As a starter and a reliever, Alzolay has relied on similar pitch mixes. He throws six pitches, but primarily features his slider and lets it play off a four-seam and sinker. He’s simplified his secondary offerings since 2021, basically eliminating his curveball and only rarely throwing his changeup, while bumping his cutter usage slightly.

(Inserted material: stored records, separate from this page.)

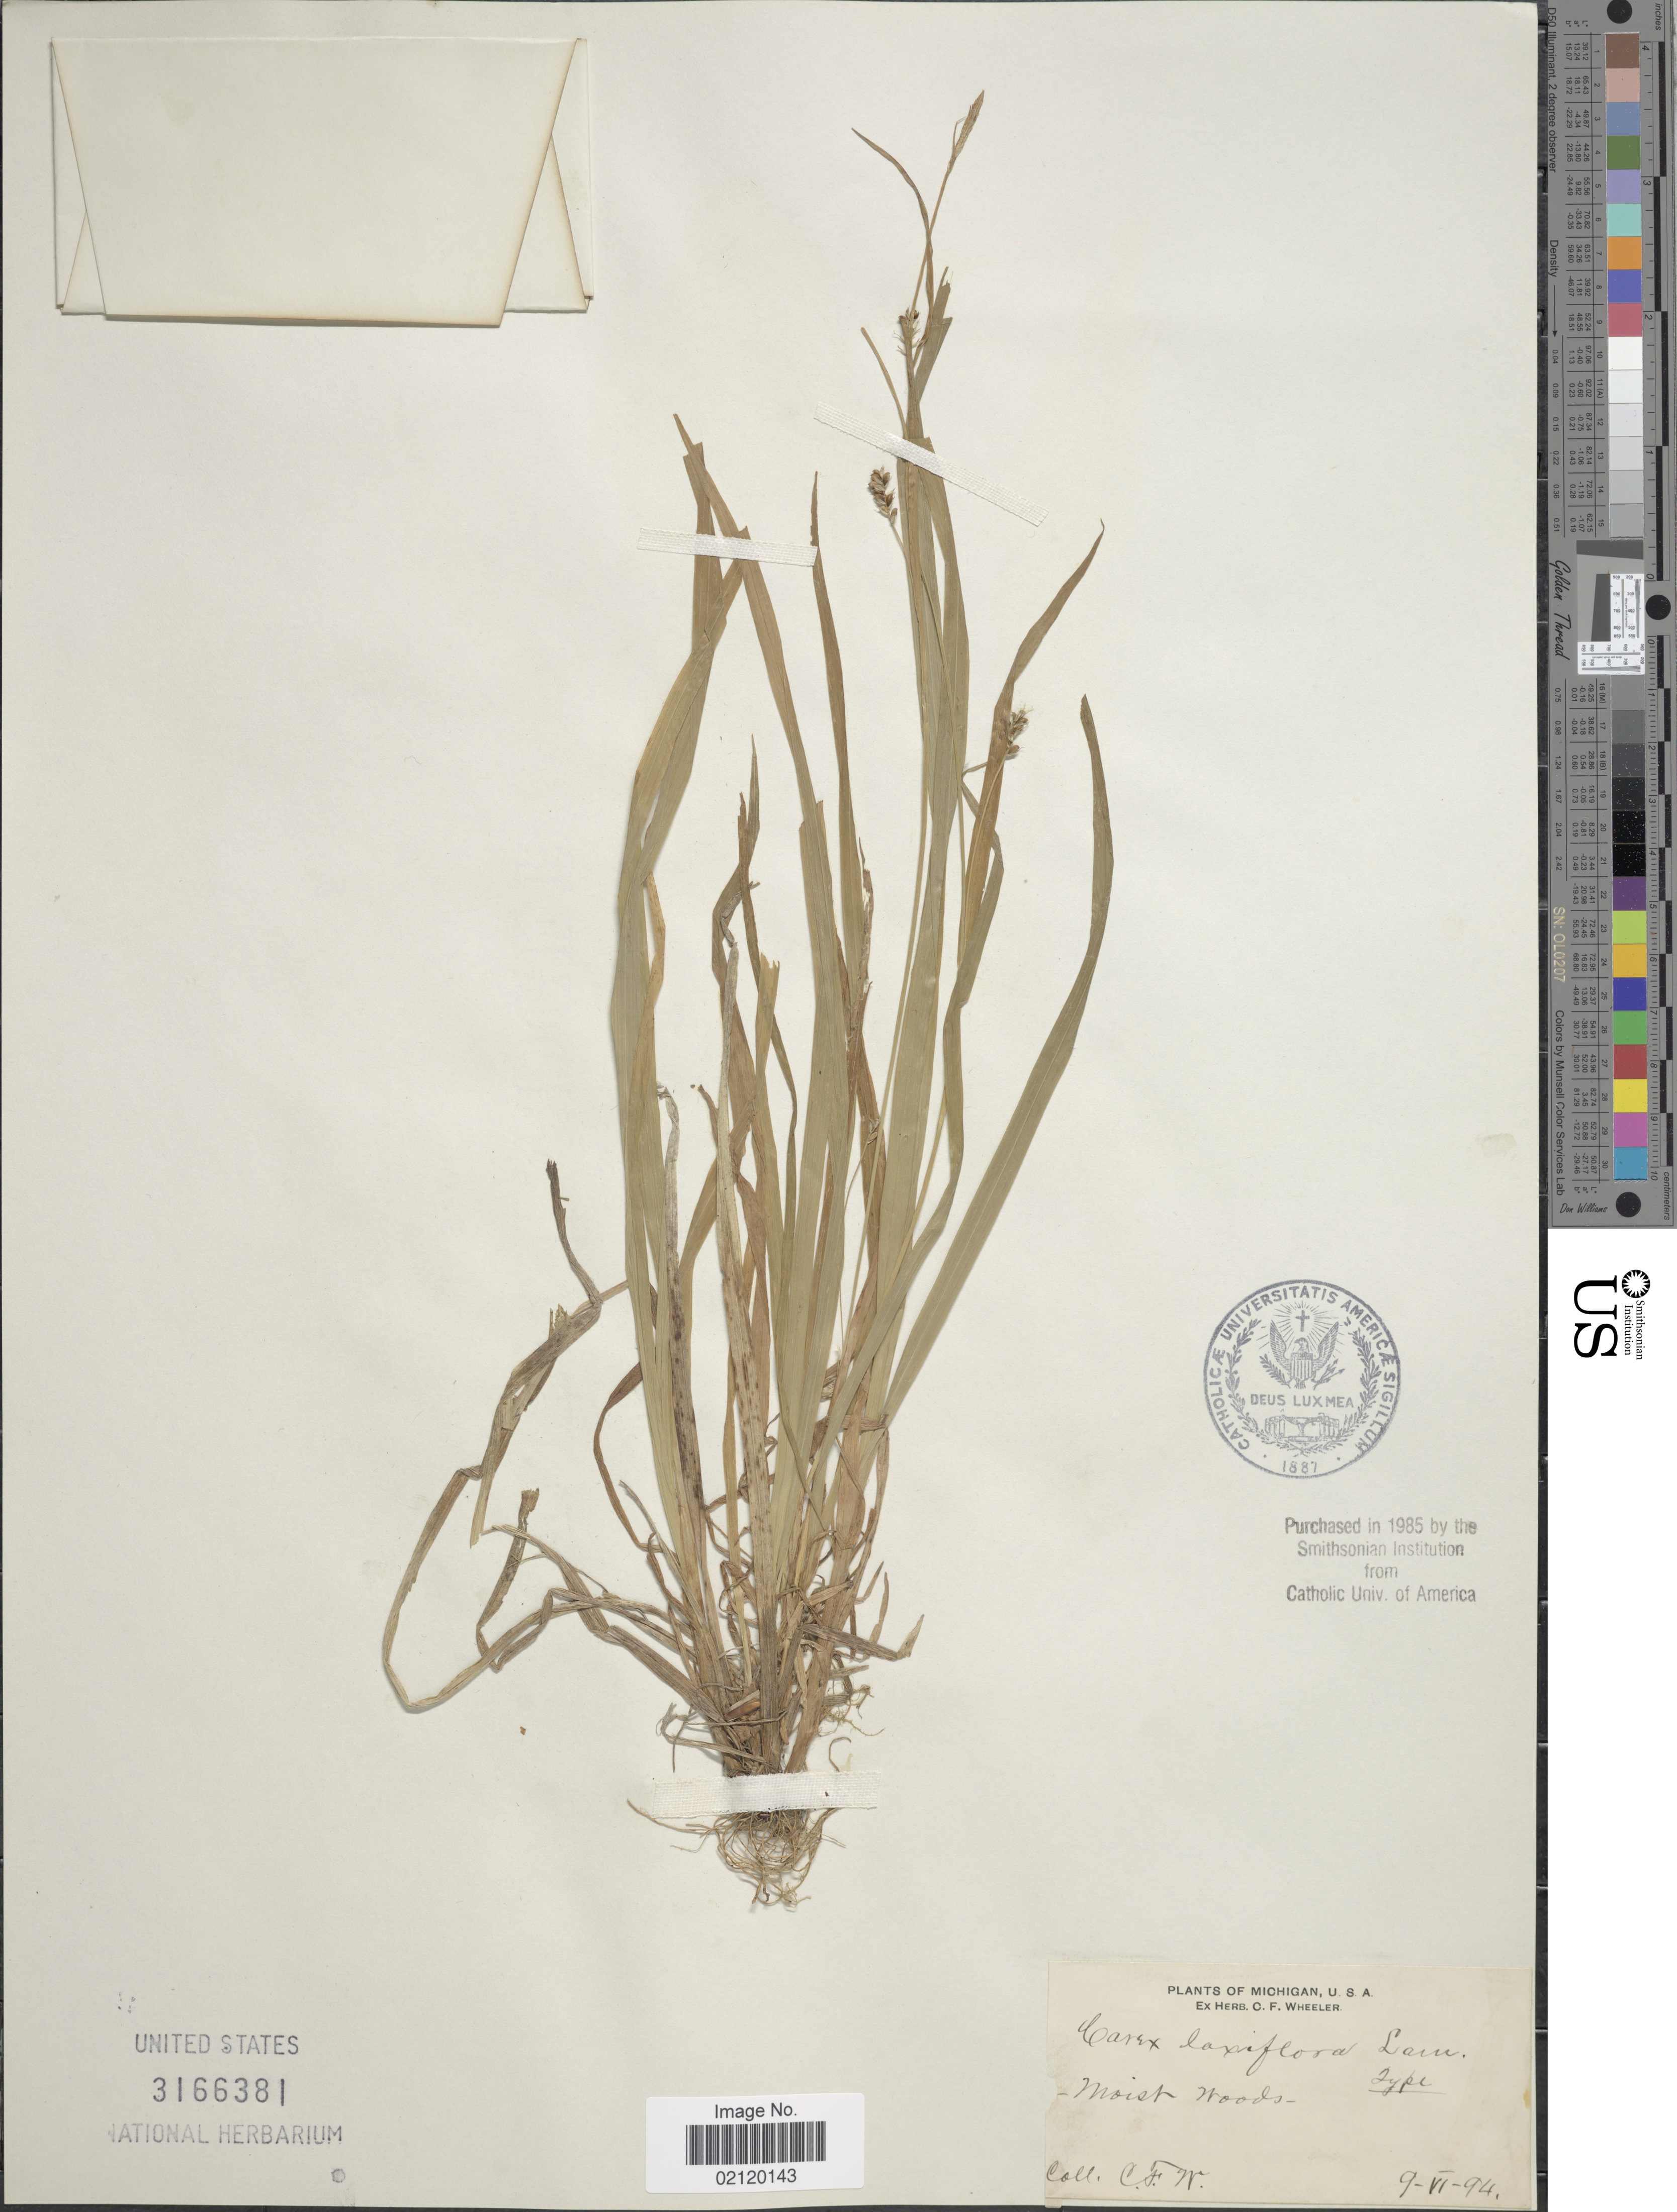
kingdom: Plantae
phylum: Tracheophyta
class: Liliopsida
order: Poales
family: Cyperaceae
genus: Carex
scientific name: Carex laxiflora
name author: Lam.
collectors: C. Wheeler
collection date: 1894-06-09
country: United States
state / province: Michigan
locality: Moist woods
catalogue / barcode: US 3166381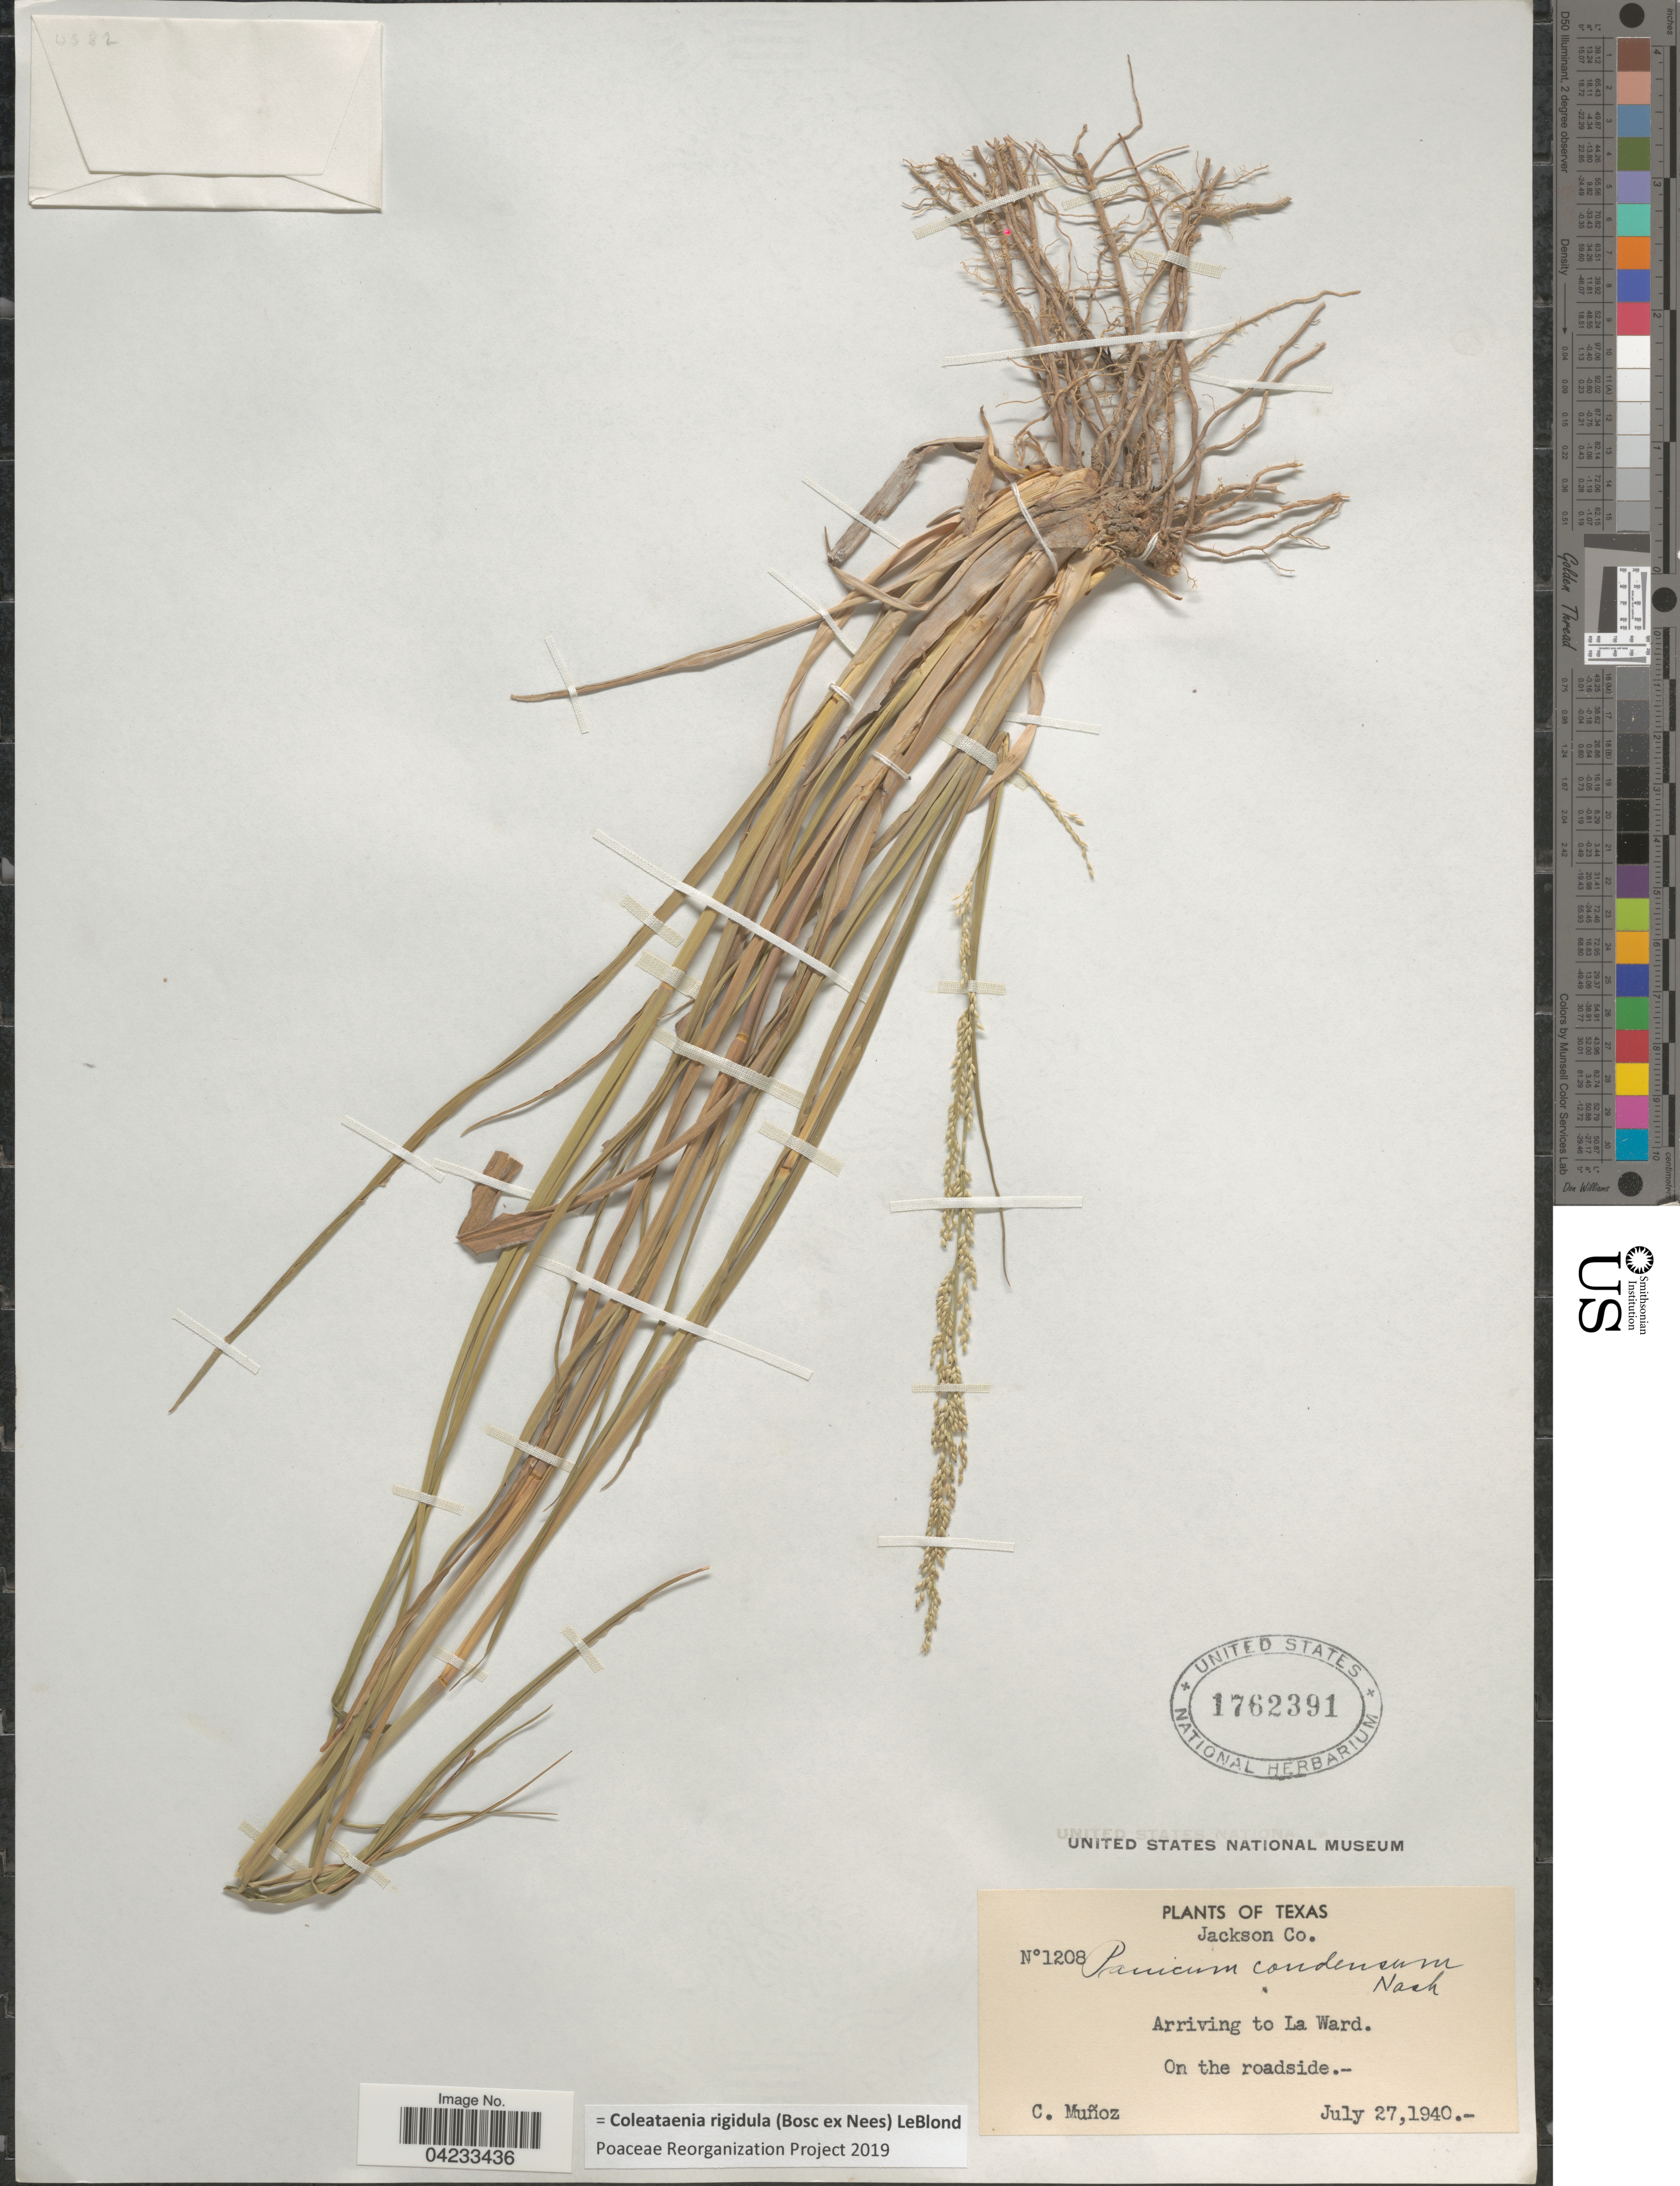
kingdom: Plantae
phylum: Tracheophyta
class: Liliopsida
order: Poales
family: Poaceae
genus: Coleataenia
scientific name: Coleataenia rigidula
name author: (Bosc ex Nees) LeBlond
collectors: C. Muñoz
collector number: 1208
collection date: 1940-07-27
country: United States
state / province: Texas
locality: Jackson Co. Arriving to La Ward.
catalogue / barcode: US 1762391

As you might expect, his velocity is up a tick on his offerings in a relief role because he’s able to max out his offerings in a single inning rather than trying to make it through the order multiple times. Below you can see the pitch mix and velocity per baseball savant for Alzolay for 2021 and 2023 (I excluded 2022 due to an extremely small sample size of only 13 1⁄3 innings):
You can see that each pitch is being thrown just a tick or two harder for Alzolay. He’s also featuring the slider ever so slightly more with just one inning of work to get through, but his main offerings are the same as 2021, just amplified. The other thing that really jumps out comparing his body of work in 2021 and 2023 is how much tighter his pitches were located last season as you can see below:
Perhaps the most important part of what is working for Alzolay in his new role is something that hasn’t changed much at all: he’s always had a pretty big second time through the order penalty as you can see from the table below. As a reminder, wOBA is just a fancy on-base percentage that gives batters more credit for extra base hits:
Adbert Alzolay splits: times through the order
|2021 1st TTO SP
|2021 2nd TTO SP
|2021 3rd TTO SP
|2021 1st TTO RP
|2023 1st TTO
Whatever wizardry Alzolay is able to spin from the mound, it seems like it’s always been more effective the first time batters see it. That goes a long way towards explaining why he’s so much more effective as a reliever than he is as a starter.
And make no mistake, it’s wizardry. These Pitching Ninja overlays show exactly why batters are flummoxed the first time they see Alozlay. First up, Alzolay vs. Yasmani Grandal:
Adbert Alzolay, Back Foot Slider & Front Door Two Seamer, Overlay. pic.twitter.com/AY2JOiWjbm— Rob Friedman (@PitchingNinja) July 26, 2023
Next up, Alzolay vs. Nolan Arenado:
Adbert Alzolay, 87mph Slider (ball) and 97mph Sinker (backwards K), Individual Pitches + Overlay.— Rob Friedman (@PitchingNinja) July 29, 2023
Why you'd take that sinker. pic.twitter.com/IT66dcizAd
That combination plays at the end of a ballgame but there is one looming question hanging over the Cubs’ would-be closer in 2024: Health. Alzolay has struggled to play a full season as both a starter and a reliever now, so the Cubs would do well to make sure they add at least one arm at the back of the bullpen who is capable of closing a game should Alzolay hit the injured list in September again.
I doubt the Cubs will shop at the top of the market and add an elite closer like Josh Hader to push Alzolay into a setup role. However, it would be very much classic Jed Hoyer to add a guy like Hector Neris to the back of the bullpen. Neris threw 68⅓ innings last season with a 1.71 ERA and a 3.35 FIP and while it’s been a few years since he’s been in charge of the ninth inning, he does have 89 career saves under his belt.
Bolstering the back of the bullpen so Alzolay, Julian Merryweather and Mark Leiter Jr. don’t run out of gas while trying to make a run to the playoffs has to be one of the top priorities for the Cubs this offseason. However, it’s an outstanding development to have the man in the key role established as an elite threat at the end of a ballgame. The fact that Alzolay is a homegrown talent who won’t be a free agent until 2027 makes it even better.